Large media outlets themselves use AI
Even more confusing for the average media reader is the fact that large media sites are experimenting with publishing news articles generated by artificial intelligence.
Sports Illustrated magazine itself published materials generated by artificial intelligence, which, according to its parent company, were provided by a third party.
In other cases, scammers buy up the domains of media outlets going through hard times and revive them as AI content factories, sometimes replacing previously sound journalism with robotic bullshit.
Some of these sites are already causing confusion in the real world: in October, one of the companies involved in creating SEO content posted an ad generated by artificial intelligence about the Halloween parade in Dublin (Ireland). Despite the fact that such an event was not planned, crowds of people came, expecting a celebration.
Some of these sites are “glued” to the corporate identity of real publications in order to sell garbage. This is something like phishing.

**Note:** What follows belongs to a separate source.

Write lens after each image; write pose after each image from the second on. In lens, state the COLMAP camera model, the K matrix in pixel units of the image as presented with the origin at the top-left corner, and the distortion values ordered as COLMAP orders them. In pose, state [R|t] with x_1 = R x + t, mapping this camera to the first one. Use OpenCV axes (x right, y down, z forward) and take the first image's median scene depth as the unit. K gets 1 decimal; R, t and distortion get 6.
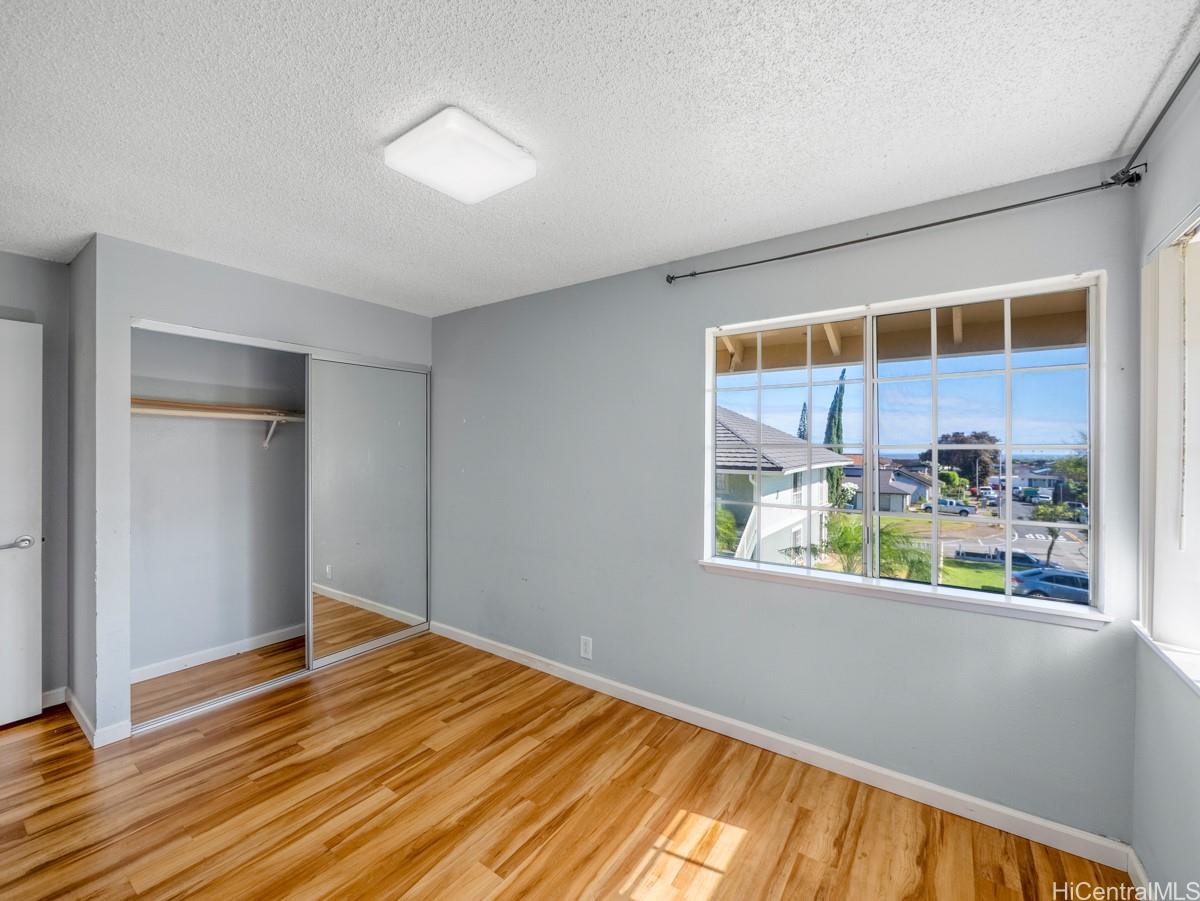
lens RADIAL K [[507.8, 0, 593.3], [0, 507.8, 443.8], [0, 0, 1]] dist [-0.005344, 0.001329]
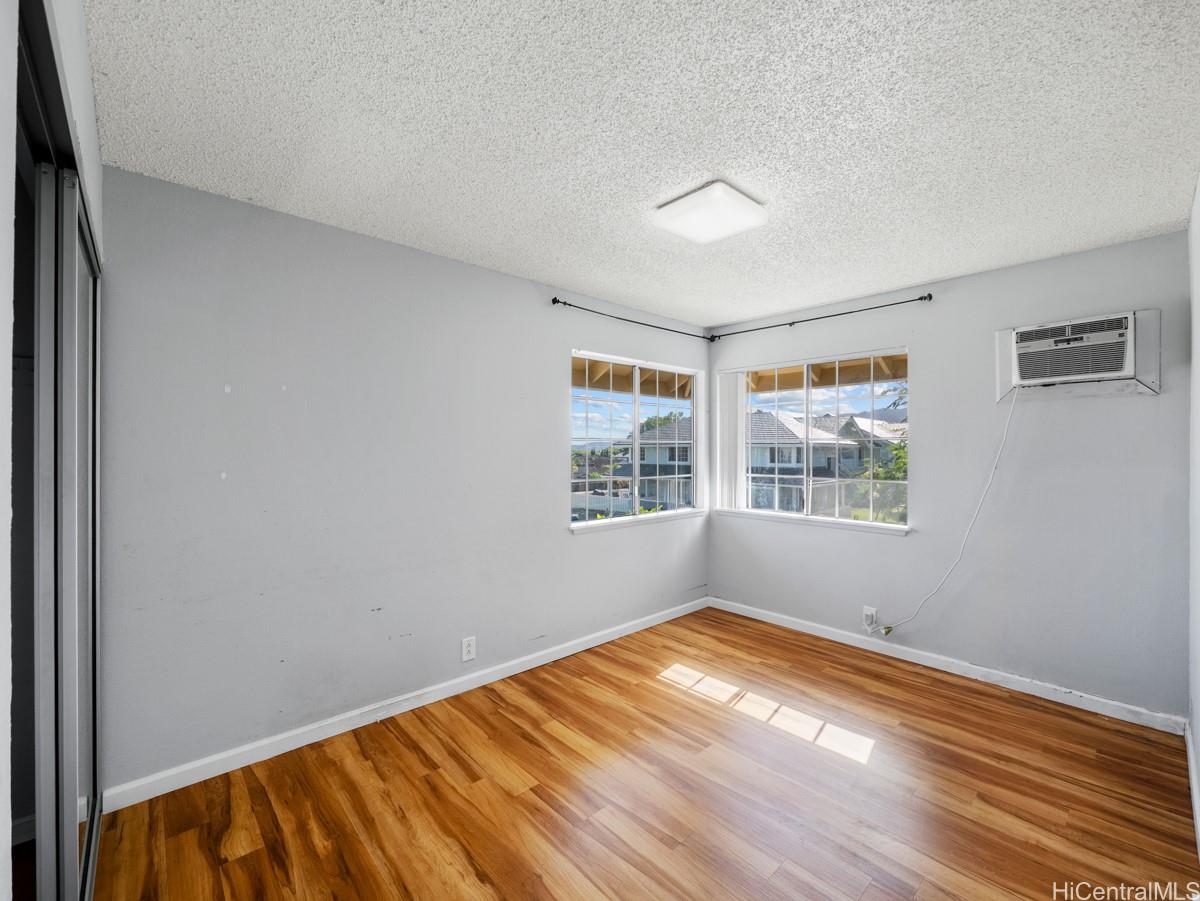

In some cases, these sites do seem to be engaged in phishing. One of the sites included in the DoubleVerify analysis was created to mimic the Fox news channel, based in Nigeria. He greets potential readers with a series of suspicious pop-up ads for the sale of software.
Monetization through advertising networks
Although pop-ups look like a hoax, sites from this group seem to make good money from ads that are placed using large automated tools rather than direct relationships between specific sites and advertisers. Many of them contain a variety of banners operated by popular advertising networks such as Criteo and Sharethrough.
The DoubleVerify report suggests that the owners of Synthetic Echo have chosen sports as one of the leading content categories precisely because it is considered safer for brands than classic news.
During the monitoring, advertisements from a number of well-known companies appeared on these sites, including technology market leaders such as Asana and Oracle, a major representative of e-commerce Net-A-Porter, cosmetics industry giant Sephora and the Kalahari Resorts resort chain.
A double blow to major media
At a time when trust in the media has plummeted and the revenues of many news outlets have declined, this type of content production farms is a double whammy. It pollutes the information ecosystem with junk and stolen materials, as well as takes away advertising revenue from legitimate content producers.